Ich habe mir eine lvl35. Verzauberung auf ein "Waffenpergament II" gezaubert, später wollte ich es auf eine Waffe Anwenden und habe gemerkt das sich das Item nicht benutzen lässt.

Was wird nun benötigt um so ein Verzaubertes Pergament zu benutzen? Ist das ein Bug oder mache ich was falsch?
Ich bin Verzauberer (375).


===
"Waffenpergament II
Benötigt Verzauberkunst (300)
"Kann als Ziel für Waffenverzauberungen verwendet 
werden, um die Verzauberung für den späteren 
Gebrauch aufzubewahren.

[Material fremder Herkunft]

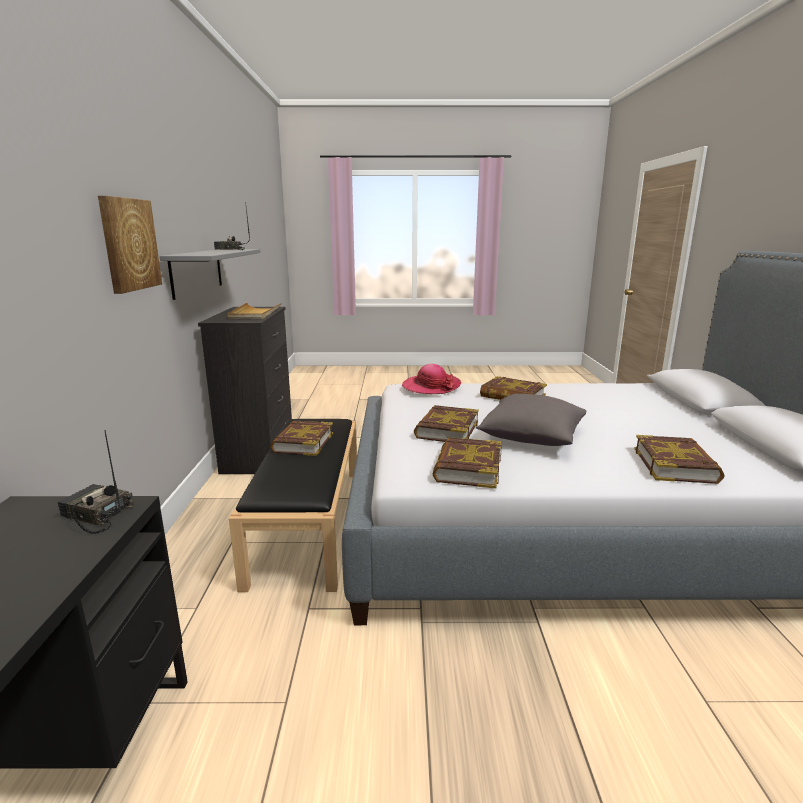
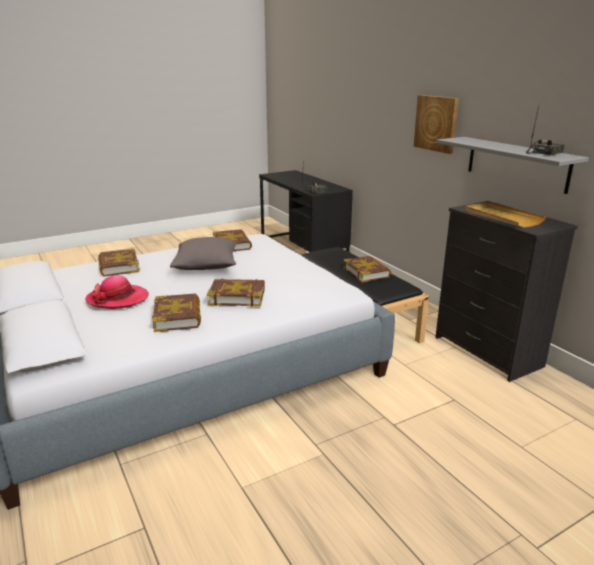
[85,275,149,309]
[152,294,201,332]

Kann nur Verzauberungen 
mit einer Stufenbeschränkung von 35 oder weniger 
absorbieren.""
===

Ein GM hat gemeint - er kann mir da nicht weiterhelfen, ich solle meine Mitspieler Fragen.


----------



## azizi (20. Oktober 2008)

hmm das is ne gute frage. bist du sicher dass die vz die stufenbeschränkung 35 hat? denn das wär wirklcih die einzige lösung des problems, und ist es auch eine waffenvz ? zur not probier mal ein höherstufiges waffenpergament aus wenn das alles nix hilft würd ich glatt sagen es buggt ^^
oder vlt kann man mit pergamenten nicht "überzaubern" also wenn schon was drauf is, was aber irgendwie auch schwachsinn wäre ^^


----------



## shadow24 (20. Oktober 2008)

also ich habe auch schon Waffenpergamente erschaffen.aber die Waffenpergamente I...dafür braucht man Verzauberung Stufe 1 um die anzuwenden(steht jedenfalls als Erklärung auf dem Pergament wenn man mit dem Zeiger drüber geht)....ich denke das Pergament funzt erst wenn das addon rauskommt.ist wohl scheinbar nicht für bc gedacht,sondern für wotlk


----------



## Simbim (20. Oktober 2008)

Ja, die erwähnte Verzauberung war "Waffe - Sonnenfeuer" (Erfordert einen Gegenstand der Stufe 35 oder höher.)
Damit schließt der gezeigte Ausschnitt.